Boris Johnson can be a funny guy.
People aren’t remotely interested in how much tax these characters pay. That does nothing to palliate their primary offence, which is to be so stonkingly and in their view emetically rich.
Emetically, for those who (like me) haven’t run across it before, means vomit inducing.
He loves stirring things up, saying the unsayable, tweaking friends and opponents. By all accounts, he rides easily over his own stumbles and idiocies, an irrepressible, privileged, well educated, scruffy and oversized urchin.
Last week, he gave the Margaret Thatcher Lecture at the Centre for Policy Studies.

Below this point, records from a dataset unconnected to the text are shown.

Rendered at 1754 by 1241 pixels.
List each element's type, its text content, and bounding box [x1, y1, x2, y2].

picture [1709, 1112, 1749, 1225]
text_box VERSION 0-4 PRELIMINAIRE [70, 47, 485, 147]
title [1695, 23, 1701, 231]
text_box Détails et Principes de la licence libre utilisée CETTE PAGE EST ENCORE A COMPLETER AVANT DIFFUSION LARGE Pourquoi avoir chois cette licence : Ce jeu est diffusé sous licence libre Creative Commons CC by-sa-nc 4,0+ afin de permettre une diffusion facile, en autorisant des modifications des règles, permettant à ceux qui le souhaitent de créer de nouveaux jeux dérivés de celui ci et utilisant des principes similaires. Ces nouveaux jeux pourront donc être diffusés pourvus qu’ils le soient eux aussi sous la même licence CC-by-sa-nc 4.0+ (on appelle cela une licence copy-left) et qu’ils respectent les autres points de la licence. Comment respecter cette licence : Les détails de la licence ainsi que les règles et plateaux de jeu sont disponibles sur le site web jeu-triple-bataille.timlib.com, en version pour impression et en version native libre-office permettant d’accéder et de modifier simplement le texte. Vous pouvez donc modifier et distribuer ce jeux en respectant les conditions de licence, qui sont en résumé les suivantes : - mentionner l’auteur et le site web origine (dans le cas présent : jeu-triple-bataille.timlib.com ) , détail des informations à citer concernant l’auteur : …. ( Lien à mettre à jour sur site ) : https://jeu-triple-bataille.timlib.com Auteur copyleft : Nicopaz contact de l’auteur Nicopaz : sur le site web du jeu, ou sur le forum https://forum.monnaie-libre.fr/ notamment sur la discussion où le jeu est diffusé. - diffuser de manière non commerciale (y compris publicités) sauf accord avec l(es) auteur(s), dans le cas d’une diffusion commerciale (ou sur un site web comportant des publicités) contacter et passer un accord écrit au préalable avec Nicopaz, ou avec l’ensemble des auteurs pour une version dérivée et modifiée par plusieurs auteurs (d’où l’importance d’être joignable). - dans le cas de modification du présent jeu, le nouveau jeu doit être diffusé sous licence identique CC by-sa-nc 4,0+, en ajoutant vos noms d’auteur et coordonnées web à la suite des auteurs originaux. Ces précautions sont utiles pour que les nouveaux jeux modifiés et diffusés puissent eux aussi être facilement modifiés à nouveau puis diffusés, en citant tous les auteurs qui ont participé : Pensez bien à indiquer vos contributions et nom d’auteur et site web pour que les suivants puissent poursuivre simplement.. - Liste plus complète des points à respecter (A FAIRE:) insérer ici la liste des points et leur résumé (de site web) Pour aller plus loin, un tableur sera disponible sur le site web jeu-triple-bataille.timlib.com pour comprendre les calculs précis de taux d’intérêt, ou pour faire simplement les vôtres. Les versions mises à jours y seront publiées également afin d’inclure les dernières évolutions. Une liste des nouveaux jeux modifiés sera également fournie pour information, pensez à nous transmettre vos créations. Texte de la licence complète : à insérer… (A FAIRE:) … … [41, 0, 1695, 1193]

Somewhat careless comments about the uses of greed and the distribution of IQ in “our species” got most of the critical attention. Still, alongside this, and his boosterism for Britain, and his unabashed enthusiasm for free markets and meritocracy, worries about rising inequality dotted the speech. I rather liked his summary of the dilemma.
It seems to me therefore that though it would be wrong to persecute the rich, and madness to try and stifle wealth creation, and futile to try to stamp out inequality, that we should only tolerate this wealth gap on two conditions: one, that we help those who genuinely cannot compete; and, two, that we provide opportunity for those who can.
Those two conditions can of course be interpreted in many different ways, from the painfully minimalist to the arguably overdeveloped versions found in Scandinavia.
Beyond this speech (and the odd report of his latest outrage), I know nothing of Johnson. Perhaps he is the callow egotist and opportunist many perceive. Still, his apparent openness and Burkean warmth and passion stand out in today’s grey and constipated politics. I’ll reserve judgement for now. In the meantime, here’s his take on Britain in 2050.
By the middle of this century we will still have a crown, we will still have a union, we will have a dynamic, diverse, globalised economy and we will have dealt eupeptically and by the normal romantic human processes with the recent period of mass immigration so that our cities are not just proudly British but also boast a vast mongrel energy.
Even if that turns out to be so, there’s probably an abyss between here and there. Nevertheless, it’s an easy vision to love. “Vast mongrel energy” indeed.